The Composer's Wife, Then the Composer

Cantacuzino died in 1913. The palace passed to his son Mihail, who died prematurely in 1929. Mihail's widow Maria - known to friends as Maruca - was an elegant, restless woman with literary friends and her own romantic complications. In December 1939, she married George Enescu - the violinist, composer, and conductor whom Yehudi Menuhin would later call his master and the greatest musical phenomenon since Mozart. Enescu was Romania's most famous artist; he is still on the country's currency. He and Maruca lived in the palace through the war years, in increasingly modest quarters - Communist nationalisation was coming, and the couple withdrew to a small annex in the garden rather than try to maintain the great salons. Enescu died in Paris in 1955. Maruca's will stipulated that the palace become a museum to her husband's memory. In 1956 the National Museum George Enescu opened in the building. The composer's piano, his violins, his manuscripts, and the photographs that mapped his quiet, devoted, internationally celebrated life are all here.

What the Walls Hold

Of the original suite of rooms only about five are open to visitors today; the rest of the palace is occupied by various cultural institutions. But the five public rooms are enough.

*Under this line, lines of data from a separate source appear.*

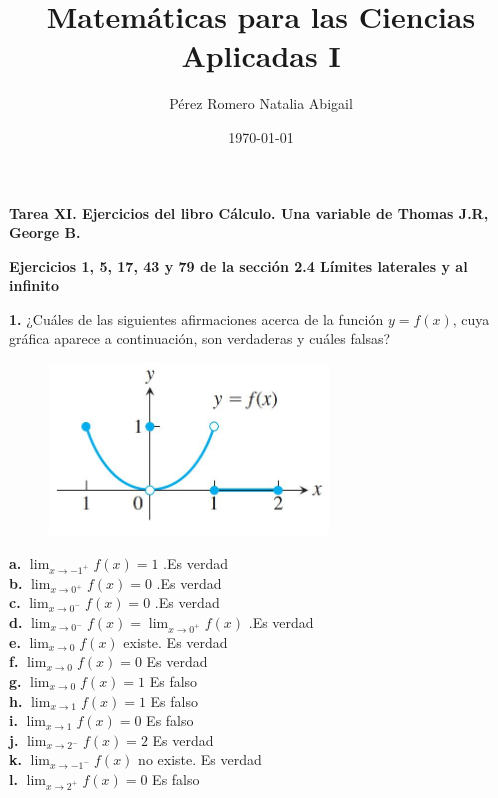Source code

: \documentclass[12pt, letterpaper]{article}
\title{Matemáticas para las Ciencias Aplicadas I}
\author{Pérez Romero Natalia Abigail}
\date{\today}
\begin{document}
\maketitle
\textbf{Tarea XI. Ejercicios del libro Cálculo. Una variable de Thomas J.R, George B.}

\textbf{Ejercicios 1, 5, 17, 43 y 79 de  la sección 2.4 Límites laterales y al infinito}

\textbf{1.} ¿Cuáles de las siguientes afirmaciones acerca de la función $y = f(x)$, cuya gráfica aparece a continuación, son verdaderas y cuáles falsas?\\


\begin{figure}[tbh]
\centering
\includegraphics[width=20em]{t11uno}
\end{figure}

\textbf{a.} $\lim_{ x \to -1^+} f(x) = 1$ .Es verdad\\
\textbf{b.} $\lim_{ x \to 0^+} f(x) = 0$ .Es verdad\\
\textbf{c.} $\lim_{ x \to 0^-} f(x) = 0$ .Es verdad\\
\textbf{d.} $\lim_{ x \to 0^-} f(x) =  \lim_{ x \to 0^+} f(x)$ .Es verdad\\
\textbf{e.} $\lim_{ x \to 0} f(x)$ existe. Es verdad\\
\textbf{f.} $\lim_{ x \to 0} f(x) = 0$ Es verdad\\
\textbf{g.} $\lim_{ x \to 0} f(x) = 1$ Es falso\\
\textbf{h.} $\lim_{ x \to 1} f(x) = 1$ Es falso\\
\textbf{i.} $\lim_{ x \to 1} f(x) = 0$ Es falso\\
\textbf{j.} $\lim_{ x \to 2^-} f(x) = 2$ Es verdad\\
\textbf{k.} $\lim_{ x \to -1^-} f(x) $ no existe. Es verdad\\
\textbf{l.} $\lim_{ x \to 2^+} f(x) = 0$ Es falso\\
\end{document}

Vermont's medallions still hang above the doors, including Shepherd with Sheep and Peasant Woman with Vessel - the latter painted under the influence of Nicolae Grigorescu, the founding father of modern Romanian painting, whose rural subjects shaped how Romanians saw their own countryside through the late nineteenth and early twentieth centuries. Rococo Revival stuccos foam across the chimneypieces in vines and shells and laughing cherubs. The ceiling of the main salon is dense with painted decoration. In the entrance hall a glass-and-metal canopy filters the light coming in from the avenue. Stand in any of these rooms and the palace's two lives press together - the Belle Epoque balls and the quiet music of Enescu's later years, when he played for friends in a house too large for his quiet way of being.

The Avenue, Still Walking

Calea Victoriei survived Ceausescu's bulldozers more or less intact, partly because it ran north of the great demolition zone he opened up to build the Centrul Civic and the Palace of the Parliament. The Cantacuzino Palace, with its lions and its glass canopy and its Beaux Arts stone, is one of a string of belle epoque survivors along this stretch - the CEC Palace, the Athenaeum, the Athene Palace Hilton, the National Military Circle. Walk the avenue today and the buildings still talk to one another. The Cantacuzino Palace talks loudest. Its proportions are the most extravagant. Its lions are the most theatrical. And the museum inside it makes the case that even a country whose twentieth century was as brutal as Romania's can hold onto its quieter, more elegant moments - if it chooses to. The Nabob built the palace to be admired. The composer's widow turned it into something more lasting. The rooms keep both legacies.

From the Air

Cantacuzino Palace is at 44.4487 N, 26.0884 E on Calea Victoriei in central Bucharest, Romania. Henri Coanda Airport (LROP/OTP) lies about 16 km north; Aurel Vlaicu (LRBS/BBU) is about 8 km north. Recommended viewing altitude 1,500-3,000 m AGL. The palace itself is a small target from above; navigate by Calea Victoriei running north-south through central Bucharest, with the Romanian Athenaeum and Revolution Square as nearby landmarks. The Palace of the Parliament's enormous bulk a little to the southwest provides an unmistakable orientation point.